Can A Feminist Love Fashion?

On International Women's Day, one editor ponders a contradiction 

In the past few days, Emma Watson’s feminism was called into question because of her decision to pose in a revealing ensemble for a Vanity Fair photo shoot, celebrated when she defended her ability to be more than just her body, and then called into question again when statements she made in 2014 about Beyoncé were applied to the situation.

I can’t remember exactly what piqued my interest in fashion when I was young (if it even was one thing), but I do know what has long been my favorite part about it: the photographs. From glossy editorials in magazines, to the coffee table books put out by photographers, and even the advertising, I’ve been enamored with the images, often more so than the clothes.

But if Emma Watson received criticism for being a feminist and showing off some cleavage, what does one make of a feminist who loves fashion photography—a medium that routinely features young women in states of undress, being objectified in images often taken by men?

There are arguable feminist approaches to fashion photography—one can who abuse their power. One can view images as a celebration of the female form, as they do with art (after all, there is nothing wrong with nudity).

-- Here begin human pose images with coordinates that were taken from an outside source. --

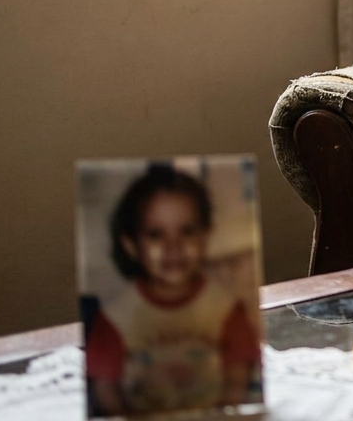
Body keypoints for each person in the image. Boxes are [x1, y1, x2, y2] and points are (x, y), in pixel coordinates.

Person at [85, 165, 261, 415]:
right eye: (156, 234)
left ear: (204, 237)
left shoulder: (225, 309)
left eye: (187, 231)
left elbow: (237, 378)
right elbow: (106, 388)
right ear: (132, 245)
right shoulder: (116, 317)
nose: (173, 246)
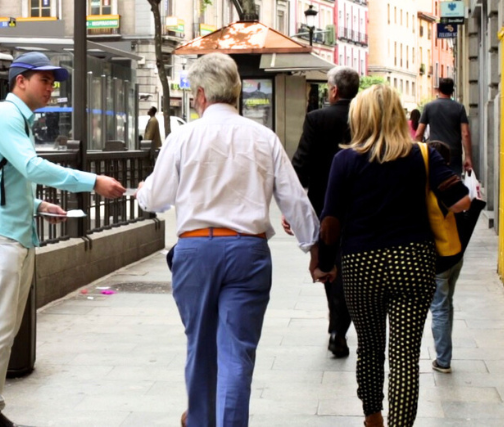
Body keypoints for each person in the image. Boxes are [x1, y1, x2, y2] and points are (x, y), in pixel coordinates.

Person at [136, 53, 319, 427]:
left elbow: (155, 199)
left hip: (196, 250)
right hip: (247, 252)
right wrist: (313, 250)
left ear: (201, 95)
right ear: (235, 92)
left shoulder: (183, 136)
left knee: (200, 348)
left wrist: (142, 191)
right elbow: (295, 198)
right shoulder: (263, 137)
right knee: (237, 353)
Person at [0, 52, 125, 427]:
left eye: (53, 81)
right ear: (20, 81)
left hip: (14, 232)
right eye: (44, 80)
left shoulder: (18, 120)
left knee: (5, 329)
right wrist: (92, 181)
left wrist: (37, 202)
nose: (51, 87)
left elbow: (5, 177)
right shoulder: (4, 116)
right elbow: (31, 166)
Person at [313, 85, 470, 427]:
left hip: (361, 264)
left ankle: (373, 418)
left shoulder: (345, 160)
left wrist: (324, 264)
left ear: (360, 118)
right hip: (412, 261)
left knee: (369, 347)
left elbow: (330, 223)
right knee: (405, 356)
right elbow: (461, 200)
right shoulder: (423, 155)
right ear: (399, 117)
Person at [287, 65, 360, 358]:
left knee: (330, 265)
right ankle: (339, 328)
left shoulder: (317, 118)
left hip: (325, 206)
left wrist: (293, 206)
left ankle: (336, 327)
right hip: (361, 205)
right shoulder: (364, 116)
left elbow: (301, 163)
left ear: (333, 90)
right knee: (351, 267)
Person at [426, 141, 464, 375]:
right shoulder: (449, 186)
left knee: (439, 307)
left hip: (438, 256)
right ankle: (445, 354)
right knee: (447, 303)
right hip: (456, 252)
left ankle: (443, 360)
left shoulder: (426, 188)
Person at [414, 77, 473, 176]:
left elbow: (418, 134)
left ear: (439, 89)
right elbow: (465, 134)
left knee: (435, 184)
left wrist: (417, 156)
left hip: (434, 152)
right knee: (454, 184)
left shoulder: (429, 107)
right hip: (454, 153)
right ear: (452, 91)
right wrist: (468, 157)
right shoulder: (459, 108)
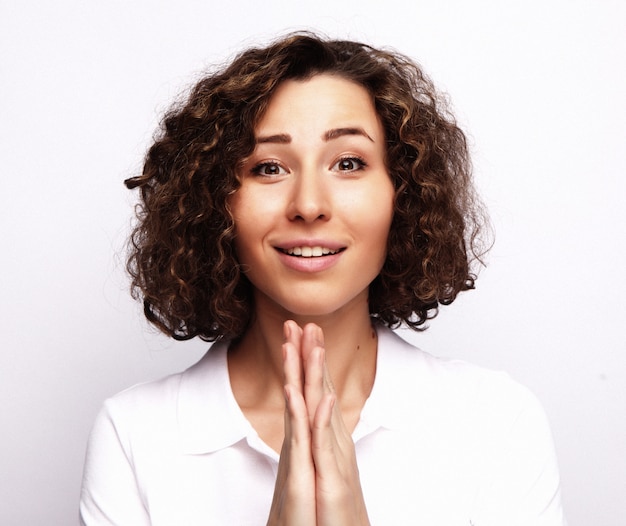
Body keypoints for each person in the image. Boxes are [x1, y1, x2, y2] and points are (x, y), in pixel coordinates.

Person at [80, 33, 566, 525]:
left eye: (348, 163)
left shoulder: (498, 422)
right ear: (214, 202)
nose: (309, 205)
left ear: (403, 193)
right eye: (268, 168)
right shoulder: (135, 435)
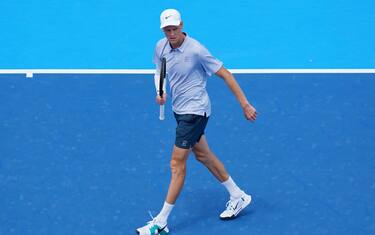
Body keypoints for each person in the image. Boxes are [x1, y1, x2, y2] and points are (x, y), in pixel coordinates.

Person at [136, 9, 257, 235]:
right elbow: (158, 70)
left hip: (196, 112)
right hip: (179, 110)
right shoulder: (160, 46)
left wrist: (245, 104)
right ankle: (238, 195)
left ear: (181, 25)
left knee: (176, 164)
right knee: (202, 154)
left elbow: (226, 74)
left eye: (174, 28)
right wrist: (160, 91)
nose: (171, 33)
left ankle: (160, 222)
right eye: (167, 30)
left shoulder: (197, 50)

And sometimes, it’s ok to enjoy a pretty picture because it’s pretty, without having to ignore aspects of gender inequality.

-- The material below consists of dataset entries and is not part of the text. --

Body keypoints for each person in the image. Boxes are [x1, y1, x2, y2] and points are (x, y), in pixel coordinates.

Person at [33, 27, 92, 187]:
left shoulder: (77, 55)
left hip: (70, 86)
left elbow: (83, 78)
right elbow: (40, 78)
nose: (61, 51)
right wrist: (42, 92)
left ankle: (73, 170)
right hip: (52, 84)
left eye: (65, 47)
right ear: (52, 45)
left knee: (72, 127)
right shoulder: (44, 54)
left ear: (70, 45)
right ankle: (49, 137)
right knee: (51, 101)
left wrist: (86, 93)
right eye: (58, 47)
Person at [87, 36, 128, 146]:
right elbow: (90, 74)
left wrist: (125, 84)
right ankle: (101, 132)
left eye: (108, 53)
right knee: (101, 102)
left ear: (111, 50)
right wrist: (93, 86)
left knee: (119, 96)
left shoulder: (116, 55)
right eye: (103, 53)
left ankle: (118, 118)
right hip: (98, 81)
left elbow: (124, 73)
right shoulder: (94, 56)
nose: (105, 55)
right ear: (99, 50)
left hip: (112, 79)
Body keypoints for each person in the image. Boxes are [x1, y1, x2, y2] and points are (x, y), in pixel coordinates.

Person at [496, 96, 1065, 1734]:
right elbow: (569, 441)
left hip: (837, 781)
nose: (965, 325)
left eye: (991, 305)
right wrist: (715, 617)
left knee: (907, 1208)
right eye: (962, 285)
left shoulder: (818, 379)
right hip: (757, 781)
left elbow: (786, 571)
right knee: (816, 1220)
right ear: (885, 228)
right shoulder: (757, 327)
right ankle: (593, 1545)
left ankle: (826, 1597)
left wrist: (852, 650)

Is it possible to love fashion—to love the fashion industry—and be a feminist?

The fashion industry is an interesting, dichotomous place for women. On the one hand, it is one of the few industries in which women can actually excel, career-wise. On the other hand, there are still instances of inequality in high-ranking positions, not to mention the fact that, as a whole, the concept of the fashion industry places limitations on beauty and body ideals to society en mass.

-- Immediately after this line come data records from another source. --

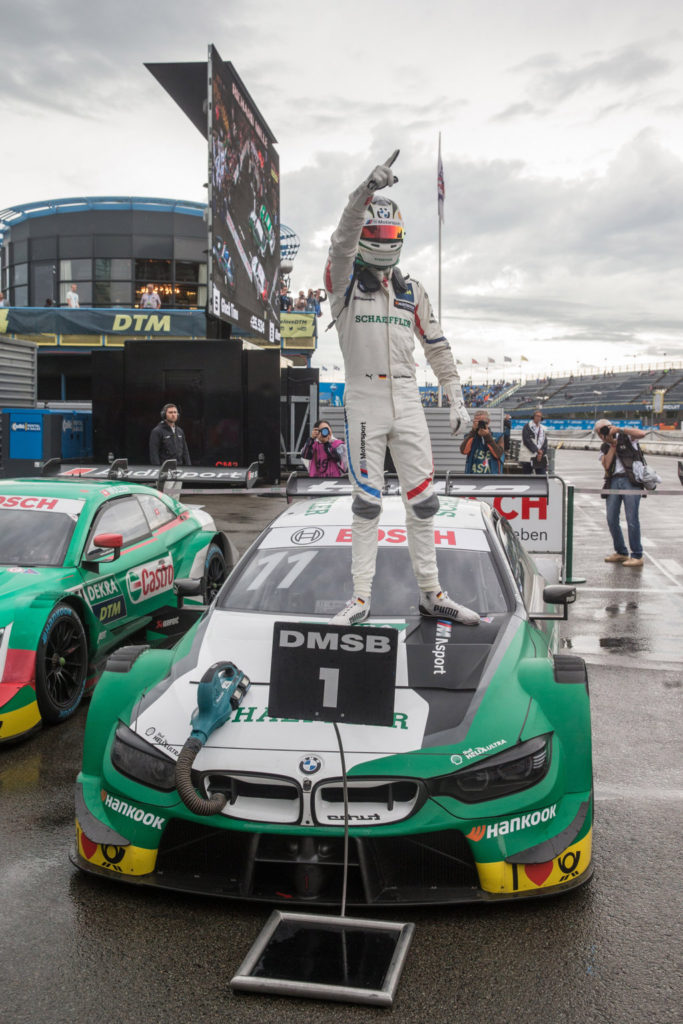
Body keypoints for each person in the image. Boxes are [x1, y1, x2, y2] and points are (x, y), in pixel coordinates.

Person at [324, 153, 478, 627]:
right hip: (364, 398)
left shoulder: (412, 291)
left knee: (424, 500)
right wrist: (362, 194)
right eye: (377, 235)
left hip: (409, 399)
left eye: (392, 236)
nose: (385, 243)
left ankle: (431, 593)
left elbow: (437, 345)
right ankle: (361, 598)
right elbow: (341, 241)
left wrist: (454, 394)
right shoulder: (343, 282)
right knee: (367, 502)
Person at [596, 418, 647, 567]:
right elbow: (606, 465)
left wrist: (619, 430)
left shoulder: (626, 436)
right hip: (613, 481)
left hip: (630, 480)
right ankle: (621, 552)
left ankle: (637, 555)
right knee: (611, 518)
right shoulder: (605, 446)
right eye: (600, 432)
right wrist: (612, 445)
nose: (602, 434)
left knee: (632, 519)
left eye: (605, 429)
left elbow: (642, 433)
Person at [522, 409, 548, 474]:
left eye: (540, 416)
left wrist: (541, 452)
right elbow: (526, 440)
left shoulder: (543, 428)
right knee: (527, 476)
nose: (538, 418)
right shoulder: (527, 426)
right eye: (537, 416)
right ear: (533, 416)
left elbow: (545, 442)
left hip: (540, 456)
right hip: (528, 456)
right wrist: (537, 450)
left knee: (541, 477)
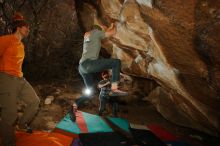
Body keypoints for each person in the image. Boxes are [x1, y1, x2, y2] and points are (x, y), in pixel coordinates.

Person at [0, 12, 40, 146]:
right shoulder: (5, 39)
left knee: (34, 101)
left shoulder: (21, 45)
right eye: (26, 27)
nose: (28, 29)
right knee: (10, 115)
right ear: (18, 28)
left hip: (20, 78)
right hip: (6, 78)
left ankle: (22, 125)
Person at [76, 22, 128, 107]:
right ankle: (114, 88)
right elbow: (112, 32)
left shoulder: (88, 36)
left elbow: (105, 32)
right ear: (97, 30)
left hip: (81, 68)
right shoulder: (96, 32)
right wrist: (114, 25)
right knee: (116, 62)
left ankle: (75, 105)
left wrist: (108, 27)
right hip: (88, 64)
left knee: (90, 91)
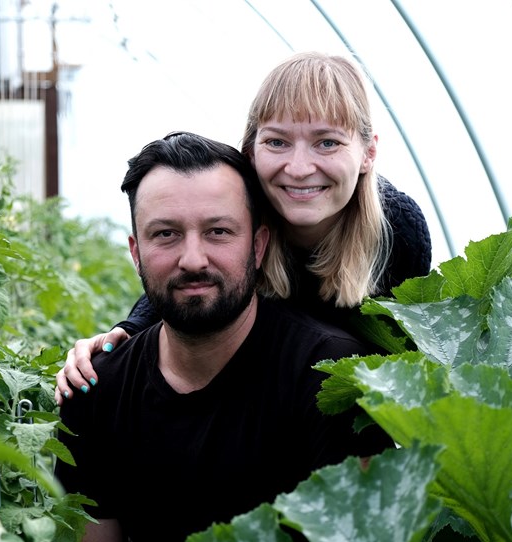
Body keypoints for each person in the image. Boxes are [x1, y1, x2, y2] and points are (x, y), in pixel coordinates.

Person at [54, 132, 392, 542]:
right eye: (166, 234)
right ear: (135, 252)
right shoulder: (97, 390)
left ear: (257, 247)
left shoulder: (332, 376)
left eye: (218, 231)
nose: (193, 259)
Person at [54, 51, 432, 403]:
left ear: (368, 153)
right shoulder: (239, 213)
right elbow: (189, 271)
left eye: (328, 143)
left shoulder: (398, 231)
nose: (299, 168)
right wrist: (127, 332)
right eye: (277, 142)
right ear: (251, 151)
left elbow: (395, 364)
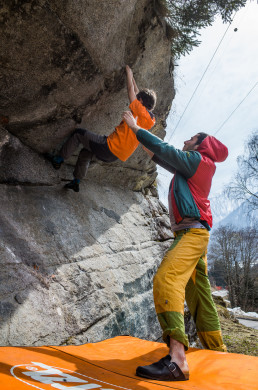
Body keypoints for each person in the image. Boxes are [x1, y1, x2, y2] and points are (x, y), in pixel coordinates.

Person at [123, 111, 228, 382]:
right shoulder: (193, 166)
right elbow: (159, 153)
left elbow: (165, 149)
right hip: (195, 234)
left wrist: (135, 127)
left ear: (200, 145)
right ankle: (220, 353)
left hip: (192, 235)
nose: (186, 139)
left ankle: (177, 360)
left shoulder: (198, 161)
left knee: (166, 279)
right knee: (199, 296)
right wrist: (138, 135)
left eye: (191, 138)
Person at [45, 66, 156, 192]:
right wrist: (133, 79)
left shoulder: (140, 111)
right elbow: (137, 93)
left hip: (109, 146)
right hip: (114, 156)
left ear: (140, 101)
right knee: (86, 153)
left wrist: (128, 73)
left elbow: (131, 91)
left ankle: (58, 160)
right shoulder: (148, 119)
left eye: (138, 99)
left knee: (78, 134)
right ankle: (76, 182)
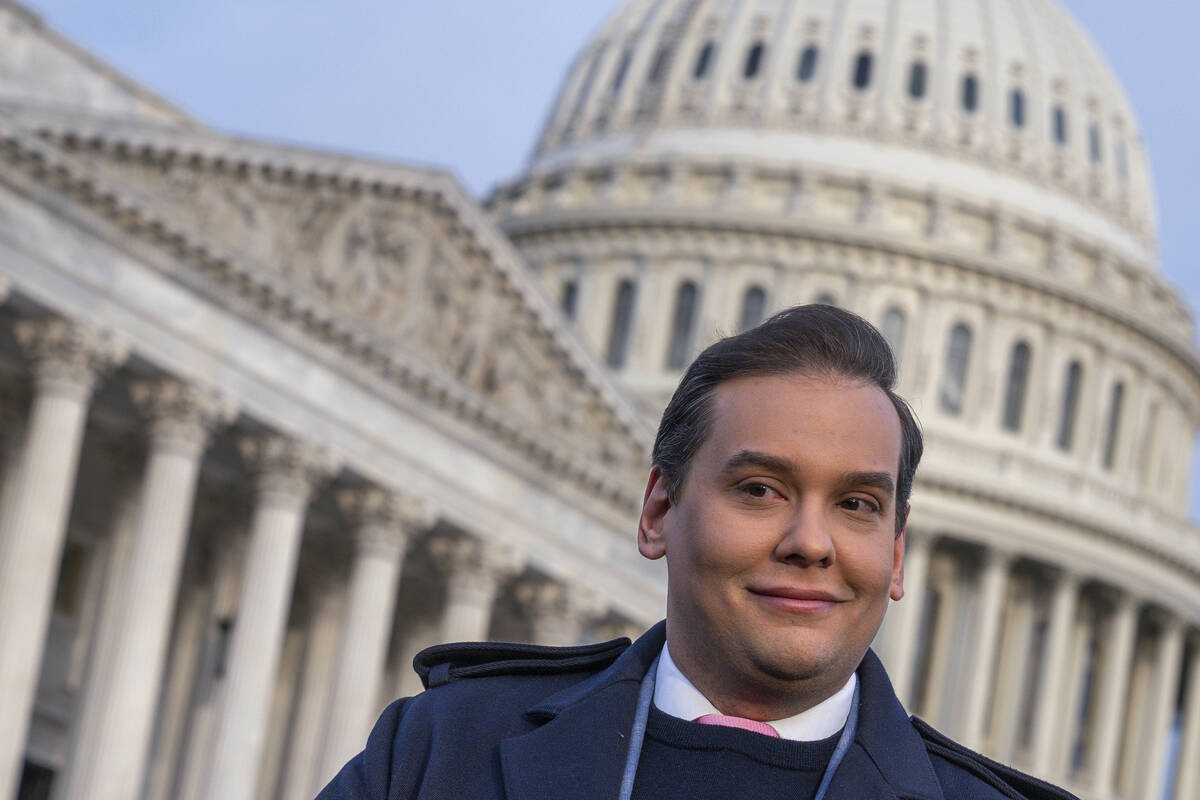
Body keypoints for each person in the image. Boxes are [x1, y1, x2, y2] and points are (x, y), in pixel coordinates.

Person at [316, 304, 1076, 800]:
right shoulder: (441, 752)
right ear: (658, 511)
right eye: (759, 490)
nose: (810, 543)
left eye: (856, 505)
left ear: (897, 556)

So perhaps a reason why it feels right to be a feminist in fashion is because without us, who would call into question all the things that need to be changed? Where would we be without whistleblowers like James Scully, or advocates like The All Woman Project? It feels right to be a feminist in fashion because we love it for what it proposes to be, and we’re idealistic enough to believe it can be changed for the better.

The fashion industry, after all, is filled with dreamers—many of whom also wish for a more equal future, as evidenced by the various political moments that occurred on and off the runway at fashion weeks this month. From Missoni’s pussy hats, to the CFDA’s vocal support of Planned Parenthood, to all those slogan t-shirts, it’s clear that the fashion industry, on principal, stands with women, even if it is still grappling with its own problematic behavior.

Fashion can be feminist—if those working within it continue to call out the myriad of glaring problems, in both general terms, and in specific instances.